*DATA RECORDS*.
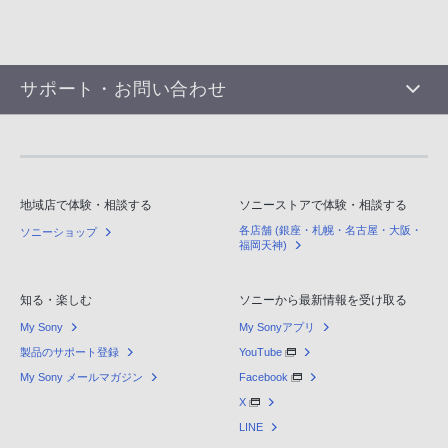
サポート・お問い合わせ
地域店で体験・相談する
ソニーストアで体験・相談する
各店舗 (銀座・札幌・名古屋・大阪・
ソニーショップ
福岡天神)
知る・楽しむ
ソニーから最新情報を受け取る
My Sony
My Sonyアプリ
製品のサポート登録
YouTube
My Sony メールマガジン
Facebook
X
LINE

*WORK REQUIRED*. Convert all the records above into a Markdown table with two columns, Row and Text, with one numbered row per line and any blank lines omitted. Leave the pictures out.

*EXERCISE RESPONSE*.
| Row | Text |
|---|---|
| 1 | サポート・お問い合わせ |
| 2 | 地域店で体験・相談する |
| 3 | ソニーストアで体験・相談する |
| 4 | 各店舗 (銀座・札幌・名古屋・大阪・ |
| 5 | ソニーショップ |
| 6 | 福岡天神) |
| 7 | 知る・楽しむ |
| 8 | ソニーから最新情報を受け取る |
| 9 | My Sony |
| 10 | My Sonyアプリ |
| 11 | 製品のサポート登録 |
| 12 | YouTube |
| 13 | My Sony メールマガジン |
| 14 | Facebook |
| 15 | X |
| 16 | LINE |